GRP et métriques d’engagement

Les métriques d’engagement (taux de clics, taux de complétion vidéo, interactions sociales, temps passé) apportent une dimension qualitative que le GRP ne couvre pas. Elles renseignent sur la réceptivité du message, là où le GRP se contente de mesurer l’opportunité d’exposition.

Pour une analyse holistique d’une campagne publicitaire moderne, il est recommandé de croiser :

  • Le GRP pour la pression globale et la couverture de la cible
  • Le reach net et la fréquence pour l’équilibre entre diffusion et répétition
  • Le CPGRP pour l’efficience budgétaire
  • Les métriques d’engagement pour la qualité de l’interaction
  • Le ROAS ou les post-tests pour l’impact business et mémoriel

Conclusion

Le gross rating point demeure, après plus de soixante-dix ans d’existence, l’un des indicateurs les plus utilisés en planification et en achat d’espace publicitaire. Sa force réside dans sa simplicité : une formule unique — reach multiplié par fréquence — qui traduit en un seul chiffre l’intensité de la pression exercée sur une cible. Sa faiblesse est symétrique : cette simplicité l’empêche de capter la qualité de l’exposition, l’engagement réel ou l’impact sur les comportements d’achat.

Dans un écosystème média de plus en plus fragmenté, le GRP évolue. Les approches de GRP data et de mesure cross-médias tentent de préserver la cohérence de l’indicateur face à la multiplication des points de contact digitaux. Pour autant, il ne peut prétendre à lui seul rendre compte de l’efficacité publicitaire globale.

La bonne pratique consiste à utiliser le GRP comme socle de planification et de pilotage, en le combinant avec des indicateurs qualitatifs et des outils d’attribution plus sophistiqués. Si vous pilotez des projets complexes nécessitant une vision systémique des indicateurs de performance, explorez également notre guide sur la caractérisation d’une entreprise pour structurer vos critères d’analyse stratégique.

Questions fréquentes

Qu’est-ce qu’un bon niveau de GRP pour une campagne publicitaire ?

Un bon GRP dépend de vos objectifs : 100-200 pour l’entretien, 300-500 pour une campagne majeure, et plus de 500 pour un lancement produit. Consultez votre agence média pour des recommandations précises.

Comment le GRP est-il mesuré en publicité digitale ?

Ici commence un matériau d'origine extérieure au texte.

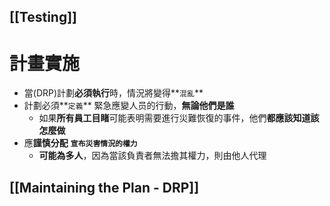 ## [[Testing]]
# 計畫實施
- 當(DRP)計劃**必須執行**時，情況將變得**`混亂`**
- 計劃必須**`定義`** 緊急應變人员的行動，**無論他們是誰**
	- 如果**所有員工目睹**可能表明需要進行災難恢復的事件，他們**都應該知道該怎麼做**
- 應**謹慎分配** **`宣布災害情況的權力`**
	- **可能為多人**，因為當該負責者無法擔其權力，則由他人代理

## [[Maintaining the Plan - DRP]]
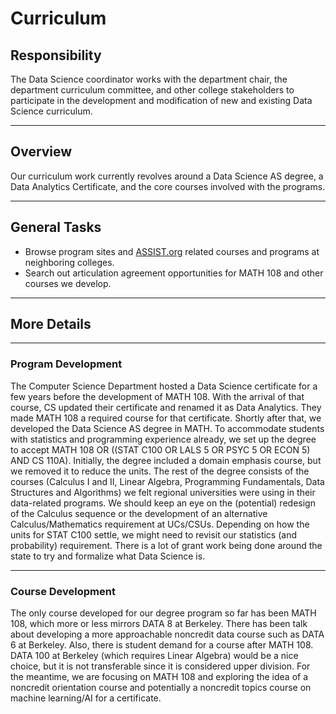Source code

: # Curriculum

## Responsibility
The Data Science coordinator works with the department chair, the department curriculum committee, and other college stakeholders to participate in the development and modification of new and existing Data Science curriculum.

---

## Overview
Our curriculum work currently revolves around a Data Science AS degree, a Data Analytics Certificate, and the core courses involved with the programs.

---

## General Tasks
- Browse program sites and [ASSIST.org](https://assist.org/) related courses and programs at neighboring colleges.
- Search out articulation agreement opportunities for MATH 108 and other courses we develop.

---

## More Details

---

### Program Development
The Computer Science Department hosted a Data Science certificate for a few years before the development of MATH 108. With the arrival of that course, CS updated their certificate and renamed it as Data Analytics. They made MATH 108 a required course for that certificate. Shortly after that, we developed the Data Science AS degree in MATH. To accommodate students with statistics and programming experience already, we set up the degree to accept MATH 108 OR ((STAT C100 OR LALS 5 OR PSYC 5 OR ECON 5) AND CS 110A). Initially, the degree included a domain emphasis course, but we removed it to reduce the units. The rest of the degree consists of the courses (Calculus I and II, Linear Algebra, Programming Fundamentals, Data Structures and Algorithms) we felt regional universities were using in their data-related programs. We should keep an eye on the (potential) redesign of the Calculus sequence or the development of an alternative Calculus/Mathematics requirement at UCs/CSUs. Depending on how the units for STAT C100 settle, we might need to revisit our statistics (and probability) requirement. There is a lot of grant work being done around the state to try and formalize what Data Science is.

---

### Course Development
The only course developed for our degree program so far has been MATH 108, which more or less mirrors DATA 8 at Berkeley. There has been talk about developing a more approachable noncredit data course such as DATA 6 at Berkeley. Also, there is student demand for a course after MATH 108. DATA 100 at Berkeley (which requires Linear Algebra) would be a nice choice, but it is not transferable since it is considered upper division. For the meantime, we are focusing on MATH 108 and exploring the idea of a noncredit orientation course and potentially a noncredit topics course on machine learning/AI for a certificate.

En digital, le GRP s’adapte avec les impressions programmatiques. Il est calculé comme (impressions uniques / population cible) × 100 × fréquence moyenne.

Quel est la différence entre GRP et TRP ?

Le GRP (Gross) inclut les impressions répétées du même individu, tandis que le TRP (Target) limite le calcul à la population cible spécifique.

Pourquoi le GRP est-il important pour les annonceurs ?

Le GRP permet de standardiser la mesure d’impact publicitaire, de comparer les médias, d’optimiser les budgets et d’établir des objectifs de campagne clairs et mesurables.

Comment augmenter son GRP sans augmenter le budget ?

Optimisez le timing des diffusions, améliorez la segmentation audience, négociez les tarifs médias, ou concentrez les investissements sur les créneaux horaires à forte audience.